* [Task requirements] Report back every line from the entries below in which the word "cell" occurs.
►
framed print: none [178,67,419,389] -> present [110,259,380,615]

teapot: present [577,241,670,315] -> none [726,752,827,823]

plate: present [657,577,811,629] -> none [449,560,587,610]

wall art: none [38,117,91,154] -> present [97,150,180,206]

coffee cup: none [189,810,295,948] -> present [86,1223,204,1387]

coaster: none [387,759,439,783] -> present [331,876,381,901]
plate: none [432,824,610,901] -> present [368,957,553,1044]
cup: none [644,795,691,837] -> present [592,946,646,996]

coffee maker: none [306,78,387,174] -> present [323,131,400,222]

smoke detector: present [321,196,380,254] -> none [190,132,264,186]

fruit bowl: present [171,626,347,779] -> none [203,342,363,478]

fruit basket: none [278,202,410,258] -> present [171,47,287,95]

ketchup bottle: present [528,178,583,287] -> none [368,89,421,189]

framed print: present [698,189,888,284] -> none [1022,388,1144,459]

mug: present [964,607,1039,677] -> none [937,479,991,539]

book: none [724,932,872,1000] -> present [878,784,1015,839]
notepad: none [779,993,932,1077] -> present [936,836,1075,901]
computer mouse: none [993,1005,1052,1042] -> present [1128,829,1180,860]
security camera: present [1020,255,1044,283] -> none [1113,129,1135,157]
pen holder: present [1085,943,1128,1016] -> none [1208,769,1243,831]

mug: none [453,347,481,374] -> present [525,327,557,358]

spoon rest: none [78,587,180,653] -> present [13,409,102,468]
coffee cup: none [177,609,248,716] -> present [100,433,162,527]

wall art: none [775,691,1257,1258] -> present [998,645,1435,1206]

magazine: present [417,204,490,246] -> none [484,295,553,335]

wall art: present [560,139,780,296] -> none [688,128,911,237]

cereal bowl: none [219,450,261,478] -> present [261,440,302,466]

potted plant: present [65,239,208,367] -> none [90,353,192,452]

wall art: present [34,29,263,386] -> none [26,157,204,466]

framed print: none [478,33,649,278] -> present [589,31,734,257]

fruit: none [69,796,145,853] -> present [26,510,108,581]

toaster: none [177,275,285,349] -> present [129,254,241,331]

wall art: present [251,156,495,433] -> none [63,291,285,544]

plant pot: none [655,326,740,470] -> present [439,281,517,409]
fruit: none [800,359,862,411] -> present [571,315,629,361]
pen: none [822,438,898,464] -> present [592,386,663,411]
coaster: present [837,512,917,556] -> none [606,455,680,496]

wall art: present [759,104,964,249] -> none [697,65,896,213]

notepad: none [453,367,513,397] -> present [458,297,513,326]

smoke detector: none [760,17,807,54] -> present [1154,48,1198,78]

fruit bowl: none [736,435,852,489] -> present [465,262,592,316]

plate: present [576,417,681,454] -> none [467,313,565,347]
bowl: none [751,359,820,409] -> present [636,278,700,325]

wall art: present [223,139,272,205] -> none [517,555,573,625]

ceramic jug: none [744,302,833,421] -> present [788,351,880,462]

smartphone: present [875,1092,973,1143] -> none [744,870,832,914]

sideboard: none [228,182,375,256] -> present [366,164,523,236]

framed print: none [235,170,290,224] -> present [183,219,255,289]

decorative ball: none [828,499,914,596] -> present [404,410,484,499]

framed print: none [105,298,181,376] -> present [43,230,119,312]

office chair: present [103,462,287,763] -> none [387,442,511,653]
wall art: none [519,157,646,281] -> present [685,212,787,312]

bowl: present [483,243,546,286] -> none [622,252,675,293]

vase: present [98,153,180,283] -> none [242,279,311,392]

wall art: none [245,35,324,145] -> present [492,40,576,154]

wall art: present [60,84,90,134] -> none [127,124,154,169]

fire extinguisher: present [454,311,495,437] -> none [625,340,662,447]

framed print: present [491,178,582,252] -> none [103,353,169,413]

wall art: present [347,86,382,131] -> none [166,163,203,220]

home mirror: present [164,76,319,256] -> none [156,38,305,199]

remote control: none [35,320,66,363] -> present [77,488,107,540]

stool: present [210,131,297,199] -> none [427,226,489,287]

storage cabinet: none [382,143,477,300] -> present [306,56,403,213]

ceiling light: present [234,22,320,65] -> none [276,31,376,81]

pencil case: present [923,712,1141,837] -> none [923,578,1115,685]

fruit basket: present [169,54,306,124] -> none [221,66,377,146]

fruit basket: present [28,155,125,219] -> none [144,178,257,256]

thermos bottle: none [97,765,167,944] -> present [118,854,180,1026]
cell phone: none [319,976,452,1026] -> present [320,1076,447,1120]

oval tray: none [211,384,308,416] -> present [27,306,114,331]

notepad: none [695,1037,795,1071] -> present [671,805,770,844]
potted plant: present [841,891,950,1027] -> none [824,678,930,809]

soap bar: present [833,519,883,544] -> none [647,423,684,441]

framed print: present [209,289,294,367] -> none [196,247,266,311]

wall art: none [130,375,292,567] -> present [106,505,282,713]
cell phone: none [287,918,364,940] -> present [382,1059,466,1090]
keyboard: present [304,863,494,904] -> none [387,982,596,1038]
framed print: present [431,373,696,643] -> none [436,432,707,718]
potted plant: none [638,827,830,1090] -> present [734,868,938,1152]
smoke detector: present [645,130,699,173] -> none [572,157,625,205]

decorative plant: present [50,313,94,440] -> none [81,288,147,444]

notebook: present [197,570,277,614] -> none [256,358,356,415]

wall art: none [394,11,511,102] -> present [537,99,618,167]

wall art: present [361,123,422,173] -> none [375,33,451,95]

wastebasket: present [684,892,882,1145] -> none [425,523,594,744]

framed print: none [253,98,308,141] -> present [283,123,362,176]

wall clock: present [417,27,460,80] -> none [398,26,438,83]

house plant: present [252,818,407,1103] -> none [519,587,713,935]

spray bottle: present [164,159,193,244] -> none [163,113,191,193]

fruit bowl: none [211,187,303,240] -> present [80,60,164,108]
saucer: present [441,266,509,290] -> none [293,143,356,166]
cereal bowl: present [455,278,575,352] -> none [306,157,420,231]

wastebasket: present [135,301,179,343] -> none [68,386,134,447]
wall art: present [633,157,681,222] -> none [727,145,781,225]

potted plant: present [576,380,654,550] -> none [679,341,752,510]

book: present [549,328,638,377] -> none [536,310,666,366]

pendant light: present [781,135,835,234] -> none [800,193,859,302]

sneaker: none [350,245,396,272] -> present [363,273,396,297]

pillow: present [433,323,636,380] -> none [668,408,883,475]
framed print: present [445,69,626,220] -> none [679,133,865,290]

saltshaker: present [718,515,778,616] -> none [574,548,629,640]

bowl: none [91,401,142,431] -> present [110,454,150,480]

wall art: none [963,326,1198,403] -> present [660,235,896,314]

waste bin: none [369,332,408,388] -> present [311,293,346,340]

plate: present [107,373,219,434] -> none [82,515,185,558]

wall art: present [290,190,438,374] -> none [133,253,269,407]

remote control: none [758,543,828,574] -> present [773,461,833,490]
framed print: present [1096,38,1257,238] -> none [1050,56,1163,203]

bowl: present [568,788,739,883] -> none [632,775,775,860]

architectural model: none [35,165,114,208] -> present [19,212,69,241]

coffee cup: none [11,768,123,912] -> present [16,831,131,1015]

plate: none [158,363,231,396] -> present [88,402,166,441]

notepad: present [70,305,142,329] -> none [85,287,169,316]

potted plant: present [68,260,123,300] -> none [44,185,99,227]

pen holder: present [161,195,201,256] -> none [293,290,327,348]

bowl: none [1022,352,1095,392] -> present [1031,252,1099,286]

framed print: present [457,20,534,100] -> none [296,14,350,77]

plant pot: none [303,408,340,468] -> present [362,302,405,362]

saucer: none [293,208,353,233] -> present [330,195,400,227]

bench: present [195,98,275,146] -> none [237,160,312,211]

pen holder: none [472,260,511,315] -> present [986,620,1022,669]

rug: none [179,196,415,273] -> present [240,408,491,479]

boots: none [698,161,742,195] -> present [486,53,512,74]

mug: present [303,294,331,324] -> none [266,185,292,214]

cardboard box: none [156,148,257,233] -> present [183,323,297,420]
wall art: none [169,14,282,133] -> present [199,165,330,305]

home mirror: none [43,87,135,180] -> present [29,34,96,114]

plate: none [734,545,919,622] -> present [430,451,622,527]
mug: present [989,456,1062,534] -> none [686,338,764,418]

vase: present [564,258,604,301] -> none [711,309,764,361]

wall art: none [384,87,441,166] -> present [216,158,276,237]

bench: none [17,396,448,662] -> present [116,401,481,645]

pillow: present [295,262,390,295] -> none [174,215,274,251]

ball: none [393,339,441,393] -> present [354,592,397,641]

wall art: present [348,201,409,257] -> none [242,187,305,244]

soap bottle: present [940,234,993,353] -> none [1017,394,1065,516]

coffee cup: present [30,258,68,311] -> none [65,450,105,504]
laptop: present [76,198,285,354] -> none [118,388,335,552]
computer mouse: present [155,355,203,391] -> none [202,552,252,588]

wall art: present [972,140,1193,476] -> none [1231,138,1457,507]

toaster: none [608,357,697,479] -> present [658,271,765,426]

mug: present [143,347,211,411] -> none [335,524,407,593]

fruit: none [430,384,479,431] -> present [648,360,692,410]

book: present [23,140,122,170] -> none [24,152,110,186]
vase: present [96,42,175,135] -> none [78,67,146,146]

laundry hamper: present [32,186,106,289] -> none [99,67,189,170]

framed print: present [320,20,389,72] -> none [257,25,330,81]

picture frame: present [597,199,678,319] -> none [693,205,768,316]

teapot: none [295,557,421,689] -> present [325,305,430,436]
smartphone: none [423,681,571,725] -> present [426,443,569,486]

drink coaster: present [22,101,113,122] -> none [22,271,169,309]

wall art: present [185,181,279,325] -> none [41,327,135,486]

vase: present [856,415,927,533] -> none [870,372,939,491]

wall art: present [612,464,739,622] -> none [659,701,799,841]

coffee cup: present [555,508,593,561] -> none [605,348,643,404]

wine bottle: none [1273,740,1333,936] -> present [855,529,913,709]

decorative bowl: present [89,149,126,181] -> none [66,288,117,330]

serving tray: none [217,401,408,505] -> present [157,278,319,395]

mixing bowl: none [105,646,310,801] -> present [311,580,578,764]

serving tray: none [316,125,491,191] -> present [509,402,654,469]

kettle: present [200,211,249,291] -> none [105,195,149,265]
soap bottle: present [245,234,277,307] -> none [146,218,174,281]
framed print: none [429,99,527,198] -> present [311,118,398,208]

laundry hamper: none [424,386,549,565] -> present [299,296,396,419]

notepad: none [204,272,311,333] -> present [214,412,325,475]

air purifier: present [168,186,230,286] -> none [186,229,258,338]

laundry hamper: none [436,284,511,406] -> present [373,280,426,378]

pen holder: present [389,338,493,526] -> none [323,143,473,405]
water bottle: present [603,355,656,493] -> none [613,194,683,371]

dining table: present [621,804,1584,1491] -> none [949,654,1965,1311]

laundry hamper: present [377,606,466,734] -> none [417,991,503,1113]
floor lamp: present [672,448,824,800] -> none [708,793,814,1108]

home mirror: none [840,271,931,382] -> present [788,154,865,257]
◄
* [Answer space]
cell phone: none [319,976,452,1026] -> present [320,1076,447,1120]
cell phone: none [287,918,364,940] -> present [382,1059,466,1090]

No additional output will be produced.